**Task to carry out**
Reproduce the lines below in full, substituting "Privacy Notice" for "Privacy Policy" and leaving everything else unchanged.

**Records supplied**
- - - -

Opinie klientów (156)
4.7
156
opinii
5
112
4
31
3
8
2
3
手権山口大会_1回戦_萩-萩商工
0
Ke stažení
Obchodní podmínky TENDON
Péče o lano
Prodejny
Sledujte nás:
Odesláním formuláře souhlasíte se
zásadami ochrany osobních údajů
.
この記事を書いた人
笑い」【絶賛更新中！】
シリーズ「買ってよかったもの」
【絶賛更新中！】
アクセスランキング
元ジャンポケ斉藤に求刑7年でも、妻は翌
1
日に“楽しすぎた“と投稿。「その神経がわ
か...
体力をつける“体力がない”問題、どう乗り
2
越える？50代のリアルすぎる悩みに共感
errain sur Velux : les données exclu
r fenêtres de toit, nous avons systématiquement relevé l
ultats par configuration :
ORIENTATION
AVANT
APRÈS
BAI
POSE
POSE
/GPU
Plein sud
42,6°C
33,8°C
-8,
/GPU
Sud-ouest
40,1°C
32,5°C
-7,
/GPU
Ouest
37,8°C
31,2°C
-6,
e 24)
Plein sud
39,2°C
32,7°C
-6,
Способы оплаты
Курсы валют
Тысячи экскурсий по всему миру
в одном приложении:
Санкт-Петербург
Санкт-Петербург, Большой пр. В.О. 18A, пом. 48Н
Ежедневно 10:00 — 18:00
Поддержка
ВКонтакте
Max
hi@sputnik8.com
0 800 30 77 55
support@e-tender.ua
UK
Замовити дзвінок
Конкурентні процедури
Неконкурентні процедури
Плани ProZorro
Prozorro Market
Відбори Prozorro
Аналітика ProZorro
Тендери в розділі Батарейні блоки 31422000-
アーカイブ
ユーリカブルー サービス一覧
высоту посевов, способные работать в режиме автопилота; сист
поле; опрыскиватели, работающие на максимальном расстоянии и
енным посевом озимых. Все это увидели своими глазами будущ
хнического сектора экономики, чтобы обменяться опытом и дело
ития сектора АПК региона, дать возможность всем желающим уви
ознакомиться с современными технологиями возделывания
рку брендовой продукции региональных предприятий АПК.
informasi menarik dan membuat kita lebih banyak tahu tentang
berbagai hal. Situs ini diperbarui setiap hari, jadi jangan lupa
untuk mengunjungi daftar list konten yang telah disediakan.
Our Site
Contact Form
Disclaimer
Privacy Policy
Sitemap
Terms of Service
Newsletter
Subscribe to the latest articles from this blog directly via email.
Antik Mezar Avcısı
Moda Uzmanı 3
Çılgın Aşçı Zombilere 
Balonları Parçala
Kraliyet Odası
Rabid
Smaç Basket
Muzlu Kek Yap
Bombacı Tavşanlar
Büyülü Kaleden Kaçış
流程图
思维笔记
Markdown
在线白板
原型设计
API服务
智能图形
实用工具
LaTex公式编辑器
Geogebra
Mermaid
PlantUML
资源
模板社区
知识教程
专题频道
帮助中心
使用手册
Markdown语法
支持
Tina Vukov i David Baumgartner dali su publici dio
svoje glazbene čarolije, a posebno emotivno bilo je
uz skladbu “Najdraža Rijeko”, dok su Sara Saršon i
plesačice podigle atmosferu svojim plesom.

- - - -

**Result for this exercise**
Opinie klientów (156)
4.7
156
opinii
5
112
4
31
3
8
2
3
手権山口大会_1回戦_萩-萩商工
0
Ke stažení
Obchodní podmínky TENDON
Péče o lano
Prodejny
Sledujte nás:
Odesláním formuláře souhlasíte se
zásadami ochrany osobních údajů
.
この記事を書いた人
笑い」【絶賛更新中！】
シリーズ「買ってよかったもの」
【絶賛更新中！】
アクセスランキング
元ジャンポケ斉藤に求刑7年でも、妻は翌
1
日に“楽しすぎた“と投稿。「その神経がわ
か...
体力をつける“体力がない”問題、どう乗り
2
越える？50代のリアルすぎる悩みに共感
errain sur Velux : les données exclu
r fenêtres de toit, nous avons systématiquement relevé l
ultats par configuration :
ORIENTATION
AVANT
APRÈS
BAI
POSE
POSE
/GPU
Plein sud
42,6°C
33,8°C
-8,
/GPU
Sud-ouest
40,1°C
32,5°C
-7,
/GPU
Ouest
37,8°C
31,2°C
-6,
e 24)
Plein sud
39,2°C
32,7°C
-6,
Способы оплаты
Курсы валют
Тысячи экскурсий по всему миру
в одном приложении:
Санкт-Петербург
Санкт-Петербург, Большой пр. В.О. 18A, пом. 48Н
Ежедневно 10:00 — 18:00
Поддержка
ВКонтакте
Max
hi@sputnik8.com
0 800 30 77 55
support@e-tender.ua
UK
Замовити дзвінок
Конкурентні процедури
Неконкурентні процедури
Плани ProZorro
Prozorro Market
Відбори Prozorro
Аналітика ProZorro
Тендери в розділі Батарейні блоки 31422000-
アーカイブ
ユーリカブルー サービス一覧
высоту посевов, способные работать в режиме автопилота; сист
поле; опрыскиватели, работающие на максимальном расстоянии и
енным посевом озимых. Все это увидели своими глазами будущ
хнического сектора экономики, чтобы обменяться опытом и дело
ития сектора АПК региона, дать возможность всем желающим уви
ознакомиться с современными технологиями возделывания
рку брендовой продукции региональных предприятий АПК.
informasi menarik dan membuat kita lebih banyak tahu tentang
berbagai hal. Situs ini diperbarui setiap hari, jadi jangan lupa
untuk mengunjungi daftar list konten yang telah disediakan.
Our Site
Contact Form
Disclaimer
Privacy Notice
Sitemap
Terms of Service
Newsletter
Subscribe to the latest articles from this blog directly via email.
Antik Mezar Avcısı
Moda Uzmanı 3
Çılgın Aşçı Zombilere 
Balonları Parçala
Kraliyet Odası
Rabid
Smaç Basket
Muzlu Kek Yap
Bombacı Tavşanlar
Büyülü Kaleden Kaçış
流程图
思维笔记
Markdown
在线白板
原型设计
API服务
智能图形
实用工具
LaTex公式编辑器
Geogebra
Mermaid
PlantUML
资源
模板社区
知识教程
专题频道
帮助中心
使用手册
Markdown语法
支持
Tina Vukov i David Baumgartner dali su publici dio
svoje glazbene čarolije, a posebno emotivno bilo je
uz skladbu “Najdraža Rijeko”, dok su Sara Saršon i
plesačice podigle atmosferu svojim plesom.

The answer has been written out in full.